Aged care’s many faces

The aged care on-site pharmacist initiative is set to build on pioneering efforts over at least 5 years and revolutionise the way pharmacists look after older Australians. 

The shocking medicine and abuse problems laid bare by the Royal Commission into Aged Care Quality and Safety1 have yet to be rectified.

Recommendations relating to pharmacists working on site in residential aged care facilities (RACFs) were aimed at correcting widespread use of chemical restraint, lack of consent and polypharmacy leading to sedation, falls and avoidable hospitalisations.2 It is expected to take years to eradicate such practices with a host of adequate systems and regulations to prevent their return, now including the aged care on-site pharmacist initiative.
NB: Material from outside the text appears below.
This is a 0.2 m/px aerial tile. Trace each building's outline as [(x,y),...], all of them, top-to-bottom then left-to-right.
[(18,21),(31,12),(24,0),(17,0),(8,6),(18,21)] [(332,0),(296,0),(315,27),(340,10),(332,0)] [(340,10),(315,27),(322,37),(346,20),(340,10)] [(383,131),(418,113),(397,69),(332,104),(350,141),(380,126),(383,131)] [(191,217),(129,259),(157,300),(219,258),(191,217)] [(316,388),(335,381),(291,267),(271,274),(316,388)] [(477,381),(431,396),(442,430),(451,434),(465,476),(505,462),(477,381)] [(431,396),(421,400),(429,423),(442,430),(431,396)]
‘The program must meet the recommendations from the royal commission to facilitate quality use of medicines through the work of pharmacists,’ says PSA National President Dr Fei Sim FPS.

‘We need to maximise pharmacist time on ground in RACFs to undertake systems, governance, operational and clinical duties. ‘Studies have found that medication management reviews undertaken by pharmacists in RACFs contribute significantly to patient safety and having pharmacists on site reduces pressure on aged care staff. This is what we must strive for – to improve the lives of those living in residential aged care,’ says Dr Sim.
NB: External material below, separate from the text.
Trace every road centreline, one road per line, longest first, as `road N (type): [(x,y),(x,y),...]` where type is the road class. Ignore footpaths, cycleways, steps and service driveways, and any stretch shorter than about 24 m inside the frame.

All details of how pharmacists will work on site in aged care have yet to be hammered out following the sudden Government announcement in April, without consultation with the profession, that the $350 million program would be run by ‘community pharmacy outreach’. 3

What, exactly, such outreach entails, and whether the previously stipulated and ‘inadequate’ ratio of one pharmacist to 250 residents will remain, is also not yet clear, says Dr Sim. ‘PSA recommends flexibility in the administration of the program, to ensure residents of as many RACFs as possible can benefit from pharmacist intervention to enable safe and effective use of medicines,’ she says.
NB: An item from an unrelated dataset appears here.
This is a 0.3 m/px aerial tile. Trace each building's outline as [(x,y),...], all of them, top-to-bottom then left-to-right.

With the start date delayed twice already from 1 January 2023, to 1 July 2023, a continued lack of implementation detail may push the date back into 2024.

The Australian Pharmacy Council announced late last month it expects to finalise Performance Outcomes to complement its already-developed accreditation standards by August 2023.

What is clear is that pioneering work by accredited pharmacists including Richard Thorpe MPS in the ACT, Neil Petrie MPS in Victoria, and pharmacists who participated in the PSA-facilitated Pharmacists in Residential Aged Care project funded by the Country SA PHN4 and the Pharmacists in Residential Aged Care Facilities (PiRACF)5 trial in the ACT, has paved the way for a new career path for which credentialled training is now available from PSA.6

What is coming

While the program was initially expected to be delivered through RACFs, the government will instead provide $350 million to ‘fund community pharmacies to employ pharmacists to work on-site in residential aged care homes in a clinical role’.7 The model does not include funding for medicine deliveries or packing. And it is not compulsory for an RACF to have an on-site pharmacist.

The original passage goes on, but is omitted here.